The State & Marriage

Boots & Sabers regular commenter Mr. Pelican Pants has a great explication of the case for traditional marriage on this post about Obama and Proposition 8 in California:

1. No one has the “right” to marry anyone – straight, gay, whatever. Marriage is not a right afforded to anyone.

2. The institution of marriage is a social tenet and institution to serve one, fundamental purpose: the perpetuation of the human race.
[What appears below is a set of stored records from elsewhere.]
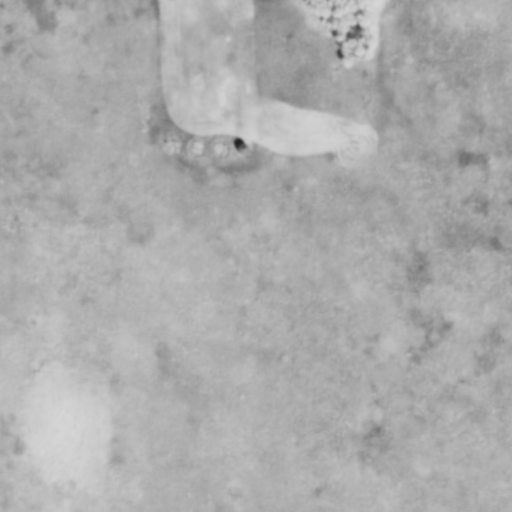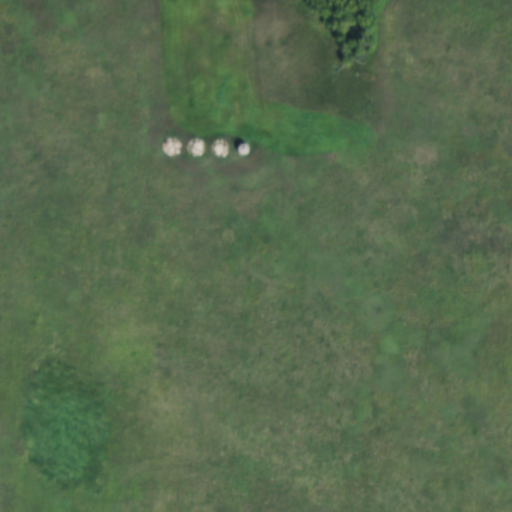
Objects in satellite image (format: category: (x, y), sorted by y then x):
silo: (244, 146)
building: (244, 146)
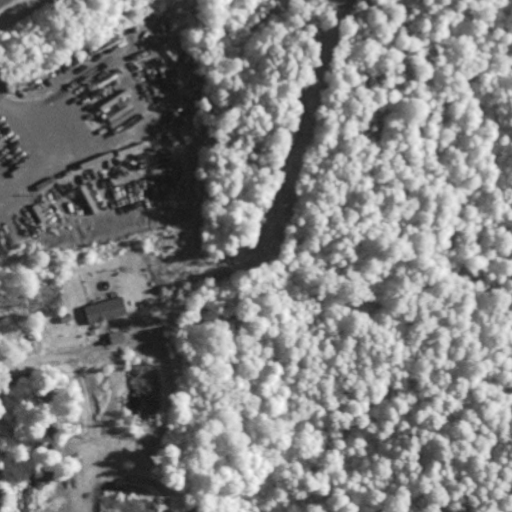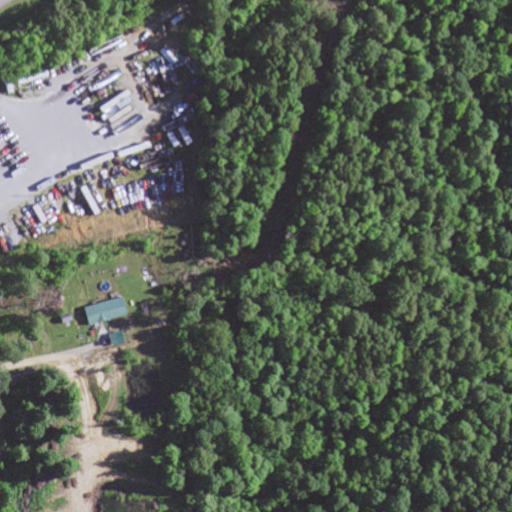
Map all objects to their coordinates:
building: (261, 22)
building: (99, 312)
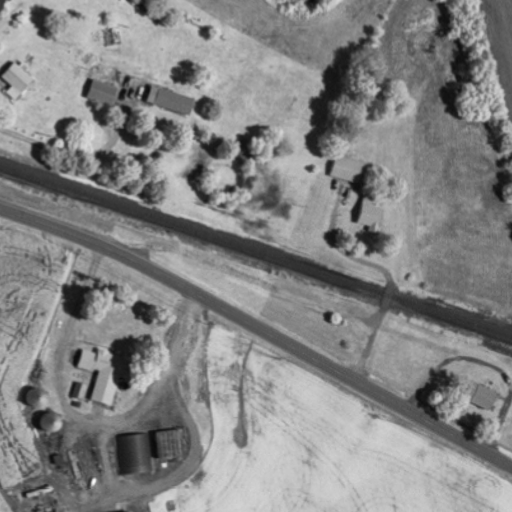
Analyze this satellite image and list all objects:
building: (145, 3)
building: (3, 5)
building: (18, 81)
building: (104, 93)
building: (172, 101)
road: (73, 154)
building: (349, 170)
building: (371, 214)
railway: (255, 250)
road: (388, 277)
road: (259, 331)
building: (107, 374)
building: (81, 391)
building: (482, 396)
road: (82, 428)
building: (171, 445)
building: (136, 455)
road: (110, 463)
road: (190, 469)
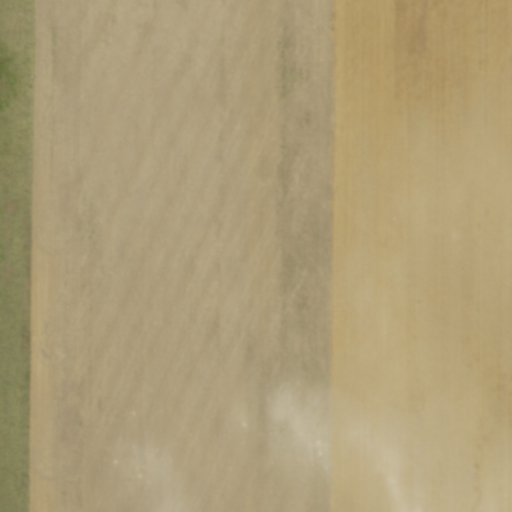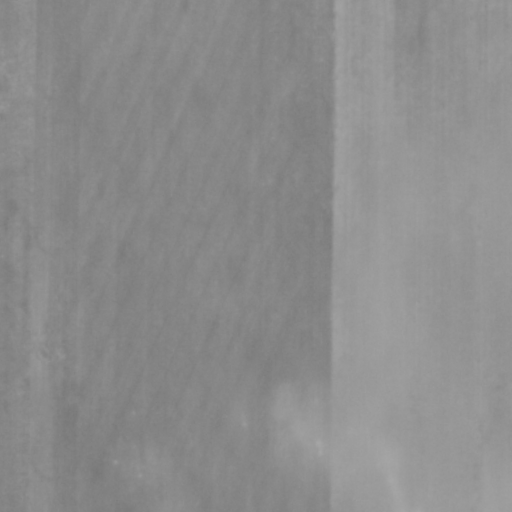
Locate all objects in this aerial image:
crop: (256, 256)
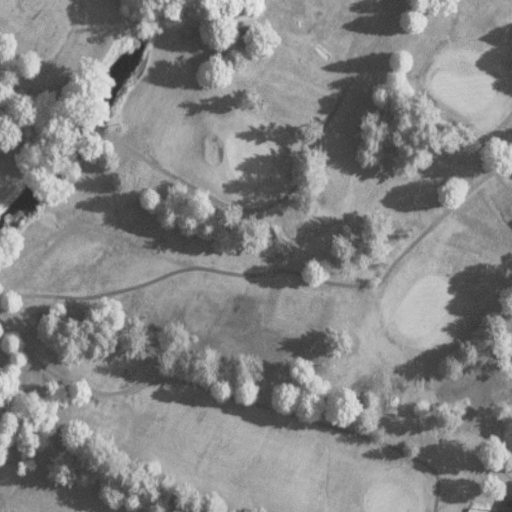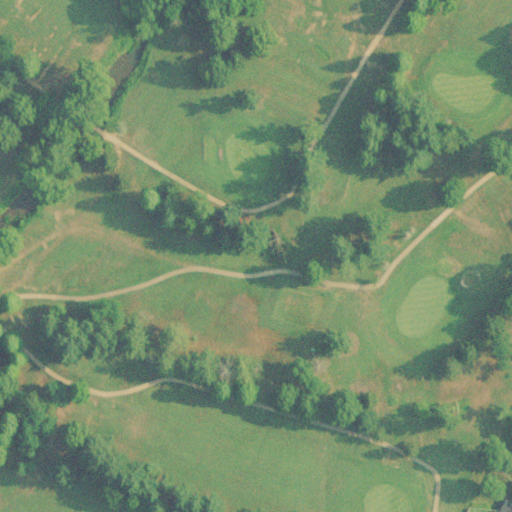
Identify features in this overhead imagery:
road: (31, 81)
road: (83, 119)
road: (292, 188)
park: (253, 253)
road: (279, 269)
road: (231, 395)
building: (506, 504)
building: (509, 508)
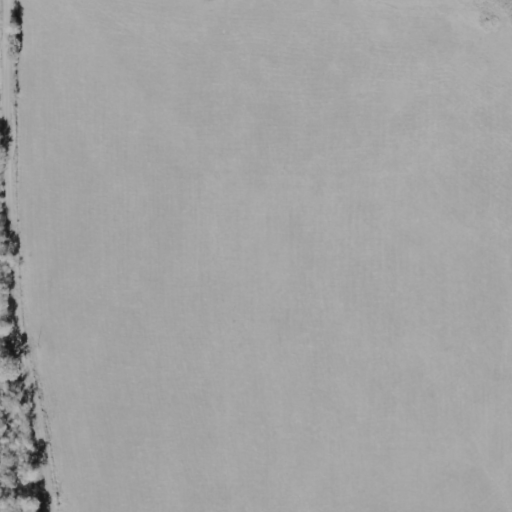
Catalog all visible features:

3. Marriage, as a legal contract, is sanctioned by the states. Thus, the states should have the ability to decide who may and may not be allowed to be legally recognized as a married couple. Anyone is certainly free to “marry” anyone they want. Just don’t expect the state to officially recognize that marriage.

4. Back to point #2 on pro-creation, while gay couples may certainly adopt a child, or use artificial insemination to create a child, the fact remains that, at a minimum, three people are needed to achieve this act of pro-creation. As a society, we believe that no more than two people should be needed.

5. Marriage is not about hospital visits, health care benefits, or income tax breaks. Those are not rights, but rather legal side effects that have been created over time to maintain the traditional two-parent, man and woman, marriage. Thus, any gay couple claiming to be denied those rights is on very weak ground, as those are not rights, and as stated previous, marriage is not a right either.

Finally, the problem with Obama’s argument is that a. he wants it both ways; and b. he is not properly describing the problem. The reason for the constitutional amendment, as it was here in Wisconsin, was not to “deny people from being with someone they care about”, but rather reaffirming the statutory guidelines for marriage, so a judge can not arbitrarily and unilaterally make a decision of what he/she believes was the intent of the Legislature when the Legislature crafted the statutory marriage language.

The people of the state have their interests vested and represented in the appropriate state Legislature. Whether you agree or disagree with gay marriage, the majority of state residents, over a very lengthy period of time, believe that a marriage between one man and one woman is the most appropriate functioning unit to promote the family. Representatives in the Legislature have responded by crafting language that meets that long held belief.

But where gray areas may exist in statute, is where many pro-gay marriage individuals make their challenges. Which then leaves a justice of the court in the position of trying to decide what the Legislature meant when those words were crafted.

The constitutional amendment is appropriate, as there is generally no dispute or controversy as to what the Legislature intended. In addition, because it requires adoption by the people of the state in a referendum vote, the intent of the people is reaffirmed.

The very process of constitutional ratification upholds the sanctity of a democratic society, one which may not be tinkered with by a single, activist justice who believe he/she is in a better position to decide the will of the people.